Collected data

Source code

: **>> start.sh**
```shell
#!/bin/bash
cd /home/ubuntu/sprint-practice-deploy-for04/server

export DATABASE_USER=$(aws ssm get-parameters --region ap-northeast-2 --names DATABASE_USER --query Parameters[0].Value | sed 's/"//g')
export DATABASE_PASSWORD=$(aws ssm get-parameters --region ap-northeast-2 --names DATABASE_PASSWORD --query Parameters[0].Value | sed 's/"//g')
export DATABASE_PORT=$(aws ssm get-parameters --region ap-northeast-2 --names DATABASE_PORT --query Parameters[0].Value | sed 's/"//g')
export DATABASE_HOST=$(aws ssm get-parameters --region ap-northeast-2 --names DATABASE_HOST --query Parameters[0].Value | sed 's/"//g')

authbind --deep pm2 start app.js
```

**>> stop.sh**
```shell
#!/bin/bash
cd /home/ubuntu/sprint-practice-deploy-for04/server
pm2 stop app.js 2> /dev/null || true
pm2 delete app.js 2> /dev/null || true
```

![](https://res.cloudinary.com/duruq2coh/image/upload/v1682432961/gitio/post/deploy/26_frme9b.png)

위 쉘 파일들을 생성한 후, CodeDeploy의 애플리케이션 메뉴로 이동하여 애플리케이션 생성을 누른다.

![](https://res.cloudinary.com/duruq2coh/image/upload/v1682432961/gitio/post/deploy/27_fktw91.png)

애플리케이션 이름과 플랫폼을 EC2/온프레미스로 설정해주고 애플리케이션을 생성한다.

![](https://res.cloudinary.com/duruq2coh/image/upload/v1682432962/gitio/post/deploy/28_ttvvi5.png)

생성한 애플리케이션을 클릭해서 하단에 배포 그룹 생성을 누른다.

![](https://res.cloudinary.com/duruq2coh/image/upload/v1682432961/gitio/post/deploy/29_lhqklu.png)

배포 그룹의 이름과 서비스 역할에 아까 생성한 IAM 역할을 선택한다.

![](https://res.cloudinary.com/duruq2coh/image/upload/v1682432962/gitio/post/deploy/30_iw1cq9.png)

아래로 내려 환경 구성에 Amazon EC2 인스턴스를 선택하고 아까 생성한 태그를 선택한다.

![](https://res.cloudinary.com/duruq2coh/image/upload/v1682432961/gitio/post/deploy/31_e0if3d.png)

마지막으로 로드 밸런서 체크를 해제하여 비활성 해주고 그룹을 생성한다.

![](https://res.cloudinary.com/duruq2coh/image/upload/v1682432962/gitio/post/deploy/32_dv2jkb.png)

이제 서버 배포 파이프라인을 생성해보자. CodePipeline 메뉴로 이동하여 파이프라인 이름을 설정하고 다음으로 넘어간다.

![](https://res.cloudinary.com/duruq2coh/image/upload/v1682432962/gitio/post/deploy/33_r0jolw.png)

* * *

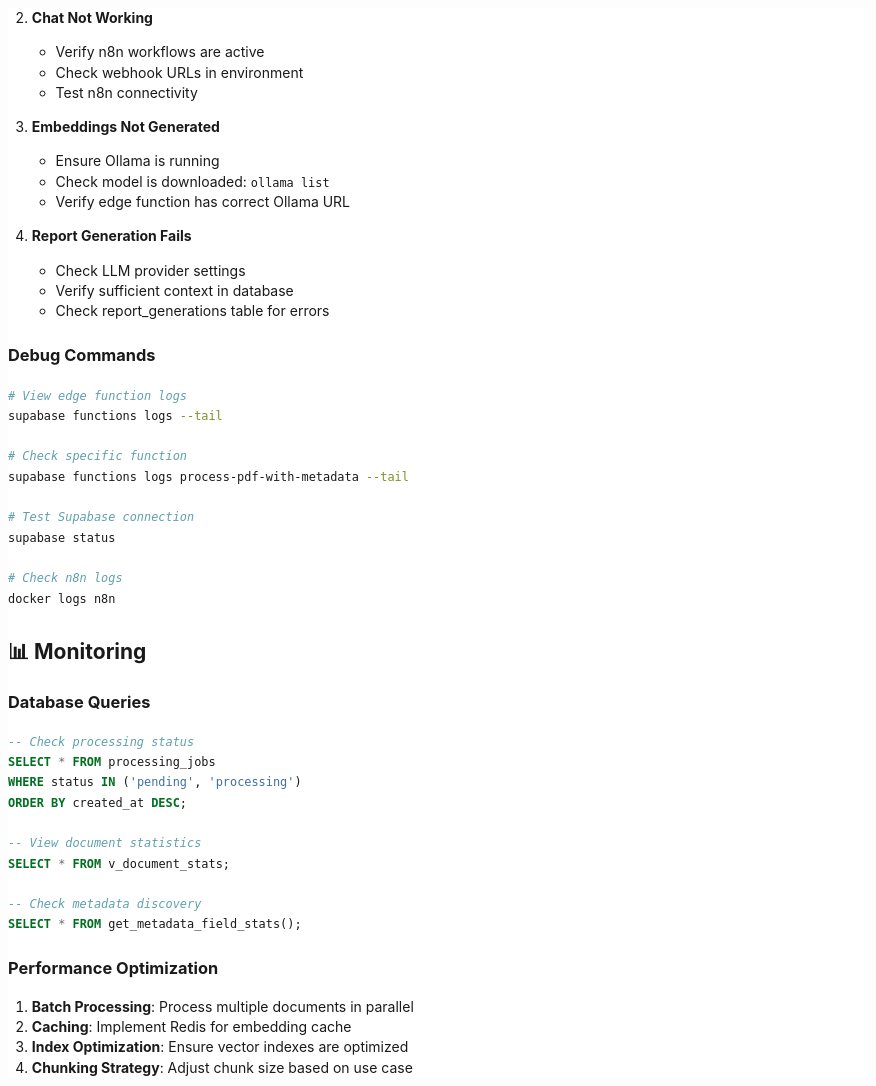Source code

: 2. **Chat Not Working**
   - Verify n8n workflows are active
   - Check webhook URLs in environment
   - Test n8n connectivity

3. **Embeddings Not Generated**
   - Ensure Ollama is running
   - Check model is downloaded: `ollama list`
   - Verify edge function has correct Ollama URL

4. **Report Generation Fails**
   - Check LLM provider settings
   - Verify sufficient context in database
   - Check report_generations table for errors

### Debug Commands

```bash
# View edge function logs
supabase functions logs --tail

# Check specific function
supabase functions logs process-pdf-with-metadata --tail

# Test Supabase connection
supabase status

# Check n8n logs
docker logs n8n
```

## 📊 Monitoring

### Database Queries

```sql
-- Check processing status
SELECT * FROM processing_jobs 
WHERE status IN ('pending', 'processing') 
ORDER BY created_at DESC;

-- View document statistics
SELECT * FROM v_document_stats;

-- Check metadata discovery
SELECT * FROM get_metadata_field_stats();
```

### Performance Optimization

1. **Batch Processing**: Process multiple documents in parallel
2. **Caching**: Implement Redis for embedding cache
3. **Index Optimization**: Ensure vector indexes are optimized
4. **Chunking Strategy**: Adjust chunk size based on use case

What you need to do |
Tell how many lines of the records above hold the string "start". Give no other text.

Response below |
2